"Gilbert," I said, "we have both done much work to-day, so we are both about equally wearied."
"Maybe," said he.
"But your horse is fresh, and a good one, as I know; and you are a good horseman, as you say yourself. You had much to say about my poor horsemanship at supper. Will you try a race with me?"
He looked at me scornfully for a minute. "Nay, there is little honour to be got from that. You knew the ground, and your horse, for all I know, may be swifter than mine. It was not of horses I spoke, but of the riders."
"In the race which I offer you," I answered, "we will both start fair. Do you see yon rift in the hill beyond Scrape? It is the Red Syke, a long dark hole in the side of the hill. I have never ridden there, for the ground is rough and boggy, and I have never heard of a horseman there since Montrose's rising. Will you dare to ride with me to yonder place and back?"
At this my cousin's face changed a little, for he had no liking for breaking his neck on the wild hills. And now, when I look back on the proposal, it seems a mad, foolhardy one in very truth. But then we were both young and spirited, and reckless of our lives.
"Mount and ride," said he. "I'll be there and back before you are half-road, unless, indeed, I have to carry you home."

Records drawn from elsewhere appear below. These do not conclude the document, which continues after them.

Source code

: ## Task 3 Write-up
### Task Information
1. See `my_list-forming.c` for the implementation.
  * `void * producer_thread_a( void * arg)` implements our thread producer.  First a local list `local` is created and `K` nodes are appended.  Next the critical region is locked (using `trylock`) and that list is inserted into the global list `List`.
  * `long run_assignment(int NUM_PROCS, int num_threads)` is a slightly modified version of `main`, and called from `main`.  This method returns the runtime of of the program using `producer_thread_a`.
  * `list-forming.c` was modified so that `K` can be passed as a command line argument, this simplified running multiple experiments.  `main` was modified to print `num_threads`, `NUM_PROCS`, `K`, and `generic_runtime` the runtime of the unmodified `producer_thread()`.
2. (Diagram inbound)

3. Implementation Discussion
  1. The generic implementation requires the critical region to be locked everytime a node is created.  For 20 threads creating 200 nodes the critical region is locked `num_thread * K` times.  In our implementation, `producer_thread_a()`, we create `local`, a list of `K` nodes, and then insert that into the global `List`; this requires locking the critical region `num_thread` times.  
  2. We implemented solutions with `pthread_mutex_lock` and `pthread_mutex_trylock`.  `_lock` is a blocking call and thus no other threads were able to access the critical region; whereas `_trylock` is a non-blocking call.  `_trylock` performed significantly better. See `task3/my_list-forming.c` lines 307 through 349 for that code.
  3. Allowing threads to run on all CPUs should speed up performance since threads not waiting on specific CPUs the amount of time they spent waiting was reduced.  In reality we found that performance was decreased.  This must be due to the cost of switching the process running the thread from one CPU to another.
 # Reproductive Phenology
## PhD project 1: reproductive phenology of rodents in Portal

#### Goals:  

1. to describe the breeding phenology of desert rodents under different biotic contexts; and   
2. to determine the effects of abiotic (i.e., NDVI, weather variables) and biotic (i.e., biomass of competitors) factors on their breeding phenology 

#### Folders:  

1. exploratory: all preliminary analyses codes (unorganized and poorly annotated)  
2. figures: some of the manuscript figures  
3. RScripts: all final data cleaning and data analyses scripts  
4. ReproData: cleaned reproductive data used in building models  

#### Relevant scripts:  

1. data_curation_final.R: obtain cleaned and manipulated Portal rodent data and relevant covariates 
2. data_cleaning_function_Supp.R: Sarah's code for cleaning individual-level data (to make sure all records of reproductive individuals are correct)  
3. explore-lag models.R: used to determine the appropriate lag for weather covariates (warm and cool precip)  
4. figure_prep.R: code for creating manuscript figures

Together we went round to the stables, and I saddled a black horse of my father's, for Maisie had already travelled far that day. The Weasel, we called him, for he was long and thin in the flanks, with a small head, and a pointed muzzle. He was viciously ill-tempered, and would allow no groom to saddle him; but before I had gone to Glasgow I had mounted and ridden him bareback up and down the channel of Tweed till he was dead-beat, and I half-drowned and shaken almost to pieces. Ever since this escapade he had allowed me to do what I liked with him; and, though I did not find him as pleasant to ride as the incomparable Maisie, yet I knew his great strength and alertness. My cousin's horse was a good cavalry charger, strong, but, as I thought, somewhat too heavy in the legs for great endurance.
We mounted and rode together out among the trees to the fields which bordered on the hills. I was sore in the back when I started, but, after the first half-mile, my sprightliness returned, and I felt fit to ride over Broad Law. My cousin was in an ill mood, for the sport was not to his taste, though he felt bound in honour to justify his words.
The spur of Scrape, which we came to, was called, by the country people, the Deid Wife, for there an Irish woman, the wife of one of Montrose's camp followers, had been killed by the folk of the place after the rout at Philiphaugh. We had much ado to keep our horses from slipping back, for the loose stones which covered the face of the hill gave a feeble foothold. The Weasel took the brae like a deer, but my cousin's heavy horse laboured and panted sorely before it reached the top. Before us stretched the long upland moors, boggy, and cleft with deep ravines, with Scrape on the right, and straight in front, six miles beyond, the great broad crest of Dollar Law. Here we separated, my cousin riding forward, while I thought the road to the left would be the surer. Clear before us lay the Red Syke, an ugly gash, into which the setting sun was beginning to cast his beams.